The latest global distressed asset fund of Alp Ercil’s Hong Kong-based ARCM gained 28% in 2021, said a person with knowledge of the matter. Paying off was the timely rotation out of 2020’s winning credit positions, in favor of distressed equities related to cyclical industries and commodities, according to the person. The move was intended to capture investment opportunities in areas such as base metals, energy and industrial stocks amid the global transition toward cleaner energy, the person added.

Grace Lu’s GH China Century Master Fund was up 17% for the year, according to a newsletter. It thrived on environment-friendly investments such as rare earths and battery makers that supply to the electric vehicle industry, as well as solar power companies and inverter manufacturers, Lu said. 

Tribeca Global Natural Resources Fund jumped 58%, said Ben Cleary, its Asia chief executive officer. The returns were largely driven by investments in carbon credits and other beneficiaries of global decarbonization policies such as battery feedstocks, cell makers and clean energy such as uranium, he said. 

Diversification Wins

Managers that focus elsewhere in Asia did well. Seth Fischer led his Oasis Management Co. hedge fund to a nearly 16% surge, said people with knowledge of its performance. The firm benefited from strong results in Japan, where it has made a name for pushing for corporate governance improvements. Starting the year without owning Chinese credit also helped, said one of the people.
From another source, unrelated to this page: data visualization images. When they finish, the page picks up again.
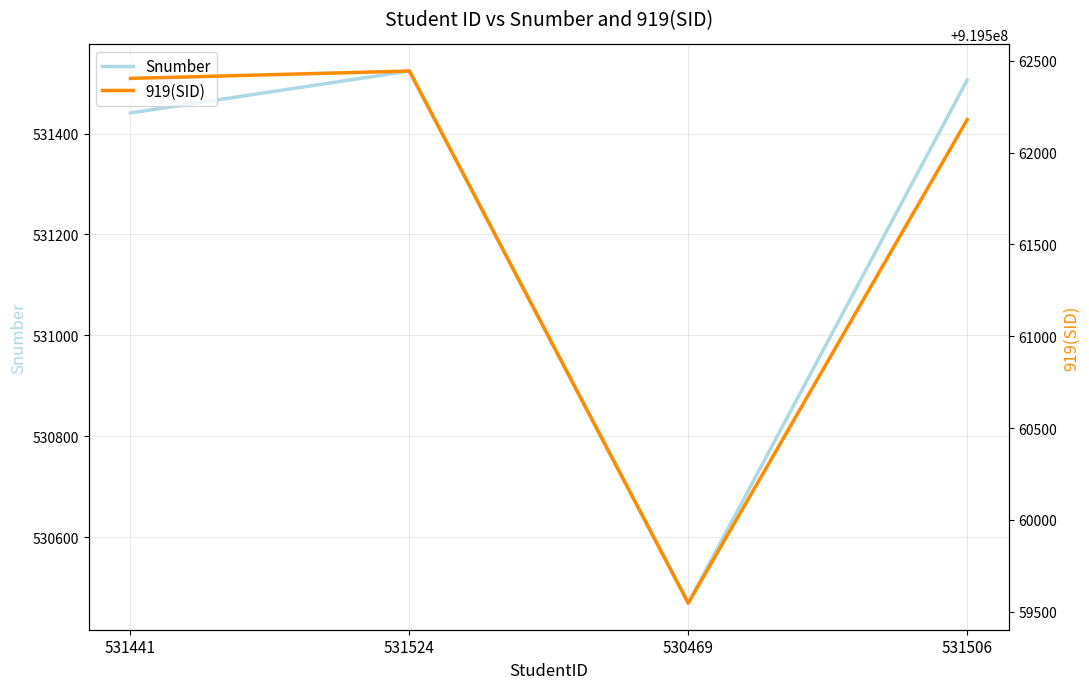

At which label does 919(SID) reach its peak?

531524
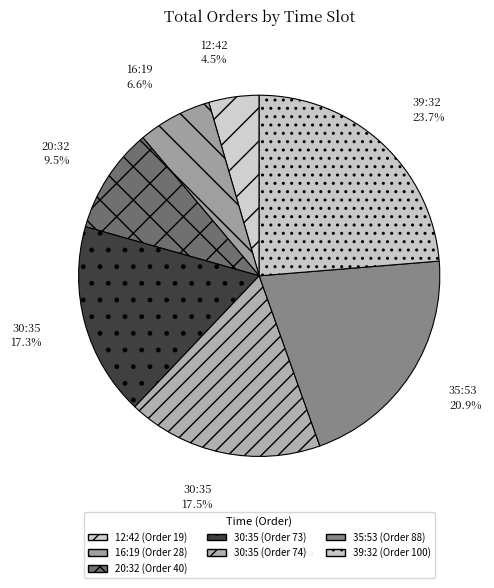

Which category has the smallest portion of the pie?

12:42 4.5%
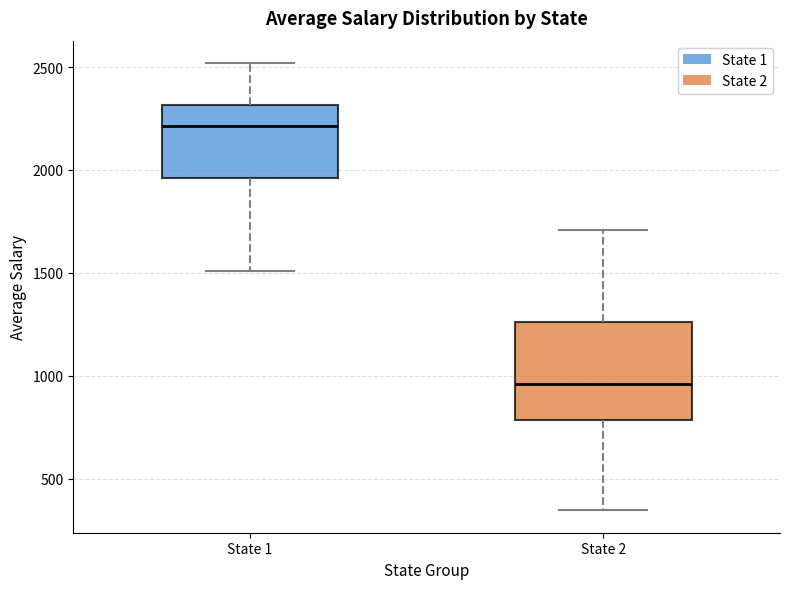

Where is the lower edge of the box for State 1 on the y-axis? The values are not printed on the chart, so give them approximately, as read against the axis.

1950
Asia funds that employ multiple investment strategies and those that maintained more balanced bullish and bearish wagers and tight risk limits weathered the 2021 turbulence well. Arjun Menon’s roughly $800 million AM Squared Ltd. hedge fund returned 18%, according to a newsletter seen by Bloomberg News. Simon Sadler’s $6.2 billion Segantii Asia-Pacific Equity Multi-Strategy Fund rose 9.8%, an investor update showed. Polymer Capital Management’s hedge fund gained nearly 11%, said two people with knowledge of the matter. The Hong Kong-based firm is led by Angus Wai, who modeled it after his former employer, Steve Cohen’s Point72 Asset Management. 

Macro Winners

While some global macro hedge funds stumbled amid unexpected rate market moves, two such managers in Asia finished the year on a high note. Quantedge’s $3.1 billion quantitative fund rose nearly 20%, according to a newsletter to investors and CEO Suhaimi Zainul-Abidin.

The macro hedge fund of Will Li’s $2.5 billion Ocean Arete Ltd. finished 2021 up 8.4%, the 10th straight year in the black, according to a newsletter. It made money with timely investments that captured the moves in equity index futures and rates markets, said a person familiar with the fund.

Female Touches

In a male-dominated industry, two other women-led hedge funds ended the year with notable gains. Yao Wanyi steered her $650 million Apeiron Capital hedge fund to a nearly 9% return, after trades on global health-care companies with China drivers paid off. L&R Capital Ltd.’s credit hedge fund rose 8%, people familiar with the fund said. The turmoil in China’s real estate industry led to a broader Asia bond sell-off and created short-term opportunities for the active trader led by Li Ran, one of the people said.  

AM Squared, Apeiron, ARCM, Aspex, BFAM, CloudAlpha, Dantai, Factorial, L&R, Oasis, Ocean Arete, Polymer, Segantii and Sylebra declined to comment. Representatives for Brilliance, Franchise and True Partner didn’t immediately reply to requests for comment.